We developed MAGISTA (metagenome-assembled genome intra-bin statistics assessment), a novel approach to assess metagenome-assembled genome quality that tackles some of the often-neglected drawbacks of current reference gene-based methods. MAGISTA is based on alignment-free distance distributions between contig fragments within metagenomic bins, rather than a set of reference genes. For proper training, a highly complex genomic DNA mock community was needed and constructed by pooling genomic DNA of 227 bacterial strains, specifically selected to obtain a wide variety representing the major phylogenetic lineages of cultivable bacteria.
MAGISTA achieved a 20% reduction in root-mean-square error in comparison to the marker gene approach when tested on publicly available mock metagenomes. Furthermore, our highly complex genomic DNA mock community is a very valuable tool for benchmarking (new) metagenome analysis methods.

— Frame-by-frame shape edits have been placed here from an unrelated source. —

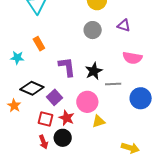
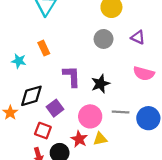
gray line: (113, 84) -> (121, 112), moved
black diamond: (32, 88) -> (31, 96), turned -45
red star: (67, 118) -> (79, 139), moved

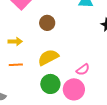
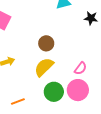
brown circle: (47, 23) -> (46, 43), moved
orange line: (16, 65) -> (18, 101), moved

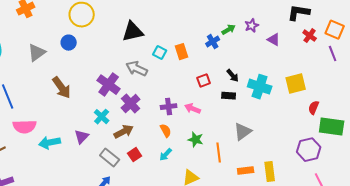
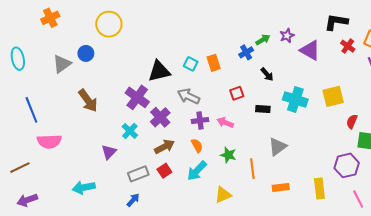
black triangle: (133, 32) -> (159, 71), moved
purple triangle: (274, 40) -> (310, 50), size x1.5
blue circle: (69, 43) -> (86, 53), moved
gray arrow: (137, 69) -> (189, 96), moved
black arrow: (233, 76) -> (267, 74), moved
brown arrow: (124, 132) -> (164, 147), moved
cyan arrow: (50, 143) -> (84, 187), moved
cyan arrow: (166, 155) -> (197, 171), size x1.5
gray rectangle: (110, 158) -> (138, 174), turned -60
yellow rectangle: (270, 172) -> (319, 189), moved

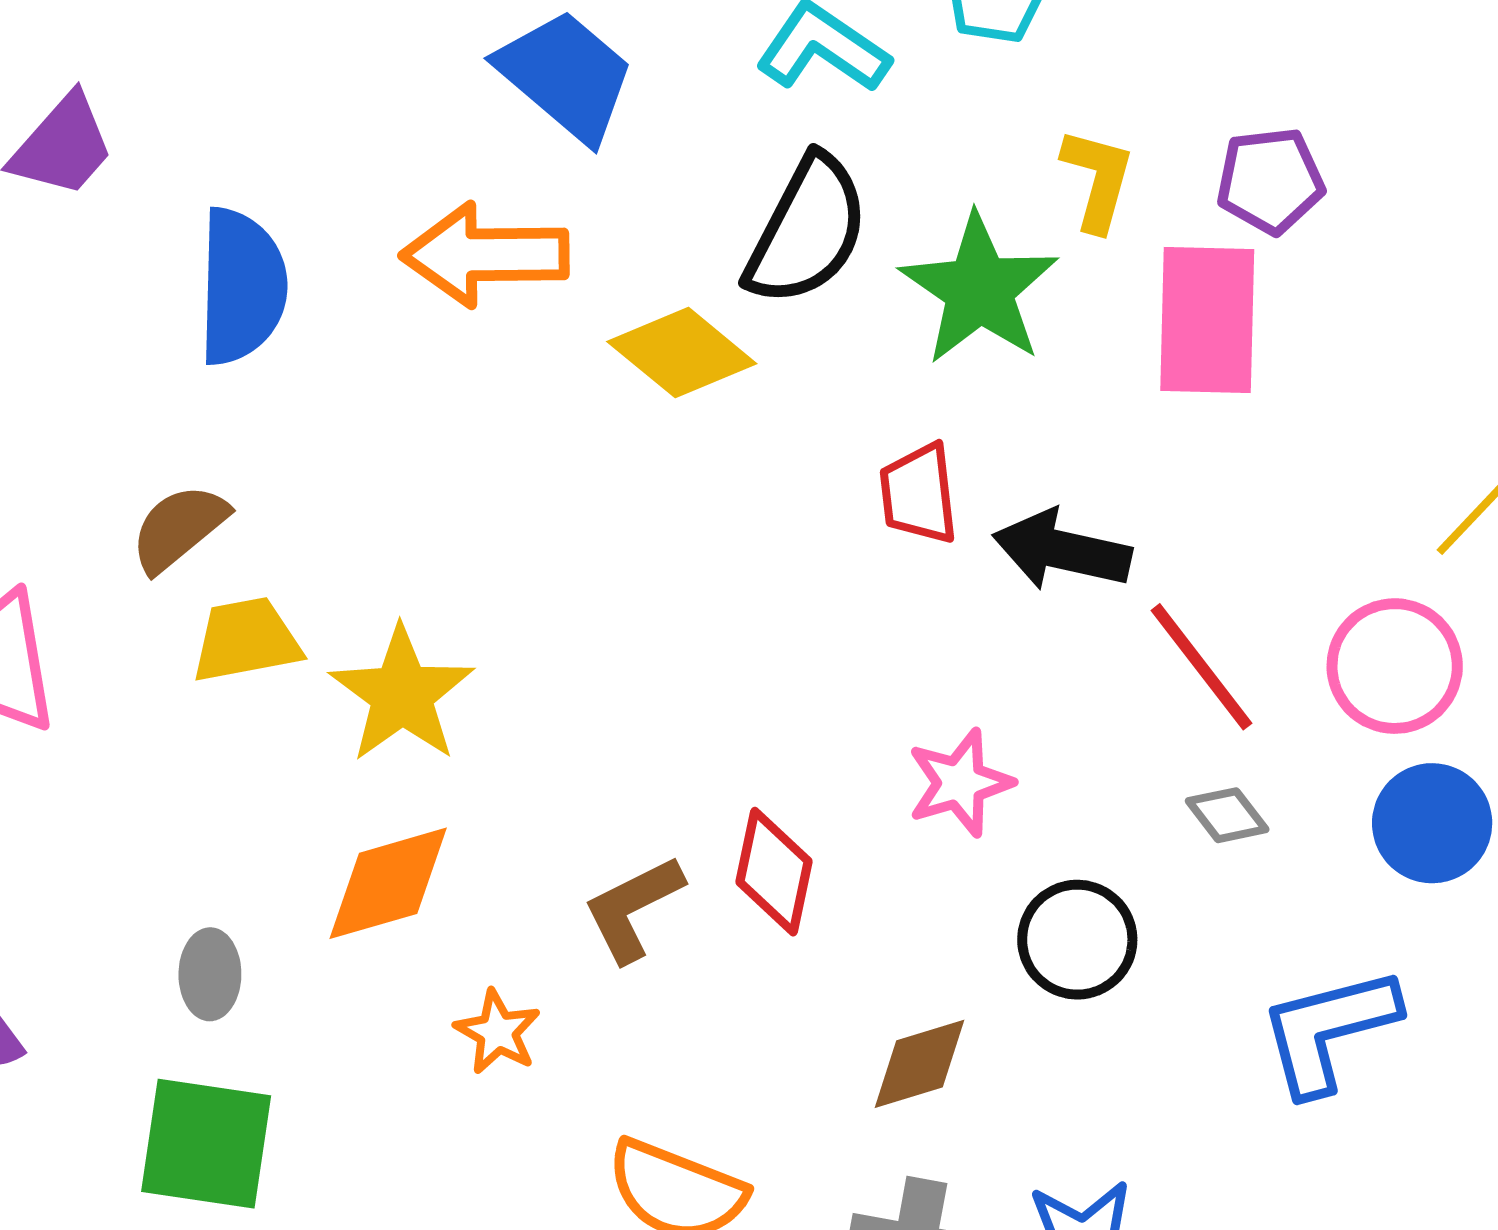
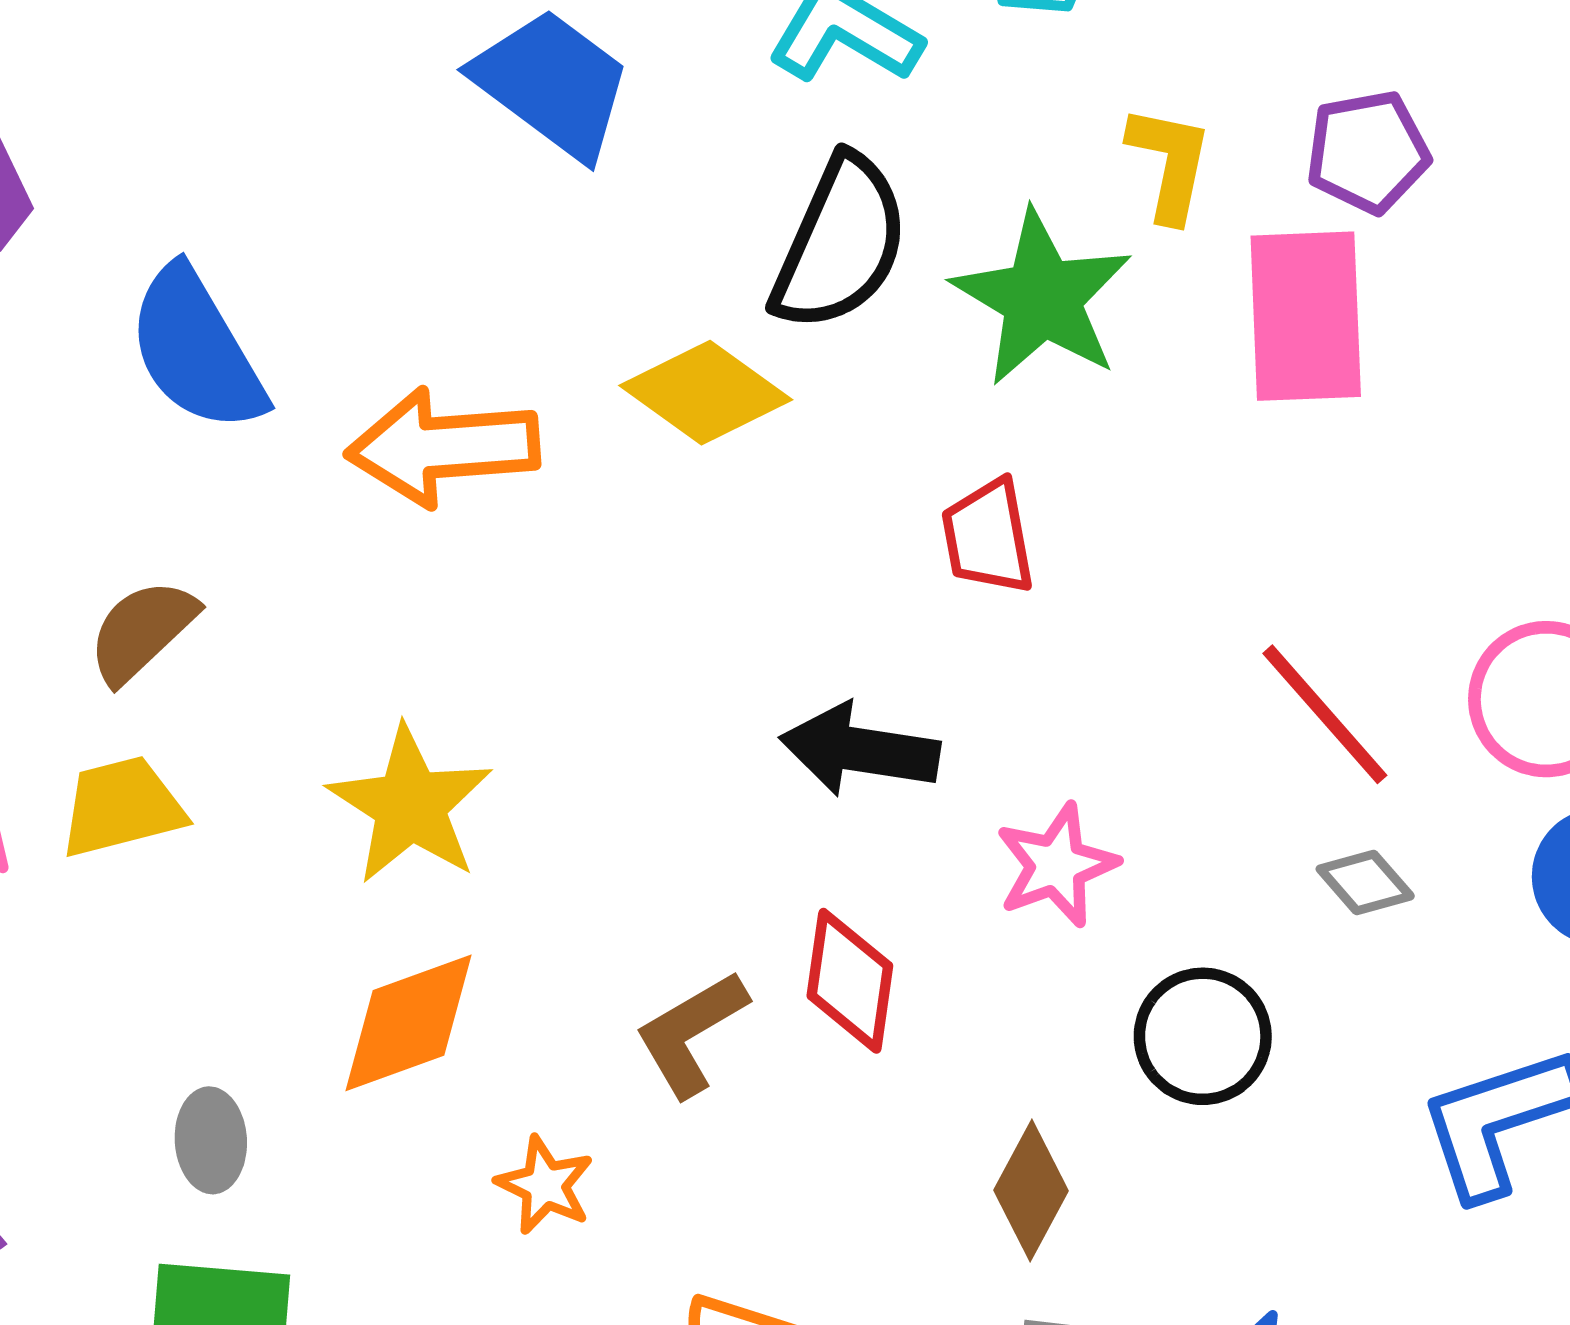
orange arrow: (485, 255) -> (443, 447), moved
blue semicircle: (242, 287) -> (196, 350), turned 152
black arrow: (1062, 550) -> (860, 750), moved
yellow trapezoid: (246, 640) -> (122, 807), moved
brown diamond: (919, 1064) -> (1031, 1190), turned -41

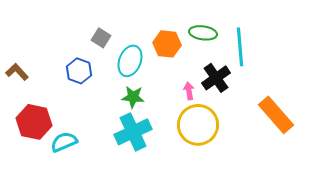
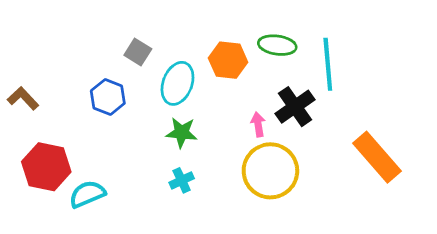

尽管地球上微生物分类群的总数仍存在争议,但很明显,其中只有一小部分已被培养并有效命名。显然,在非常特殊的条件之外无法培养大多数细菌,这严重限制了对它们的表征和进一步研究。在过去十年中,解决这个问题的主要方法是使用宏基因组测序,即对整个微生物群落的DNA进行测序,然后在计算机上重建其新组成物种的基因组。已测序的模式菌株基因组数量(约12000个)与总微生物多样性(10-10种)之间的巨大差异促使人们致力于从头组装和分箱。不幸的是,这些步骤容易出错,因此,必须对结果进行严格审查,以避免发表不完整和低质量的基因组。
我们开发了MAGISTA(宏基因组组装基因组箱内统计评估),这是一种评估宏基因组组装基因组质量的新方法,它解决了当前基于参考基因的方法中一些经常被忽视的缺点。MAGISTA基于宏基因组箱内重叠群片段之间的无比对距离分布,而不是一组参考基因。为了进行适当的训练,需要一个高度复杂的基因组DNA模拟群落,并通过汇集227种细菌菌株的基因组DNA来构建,这些菌株经过专门挑选,以获得广泛代表可培养细菌主要系统发育谱系的样本。
在公开可用的模拟宏基因组上进行测试时,与标记基因方法相比,MAGISTA的均方根误差降低了20%。此外,我们高度复杂的基因组DNA模拟群落是用于基准测试(新的)宏基因组分析方法的非常有价值的工具。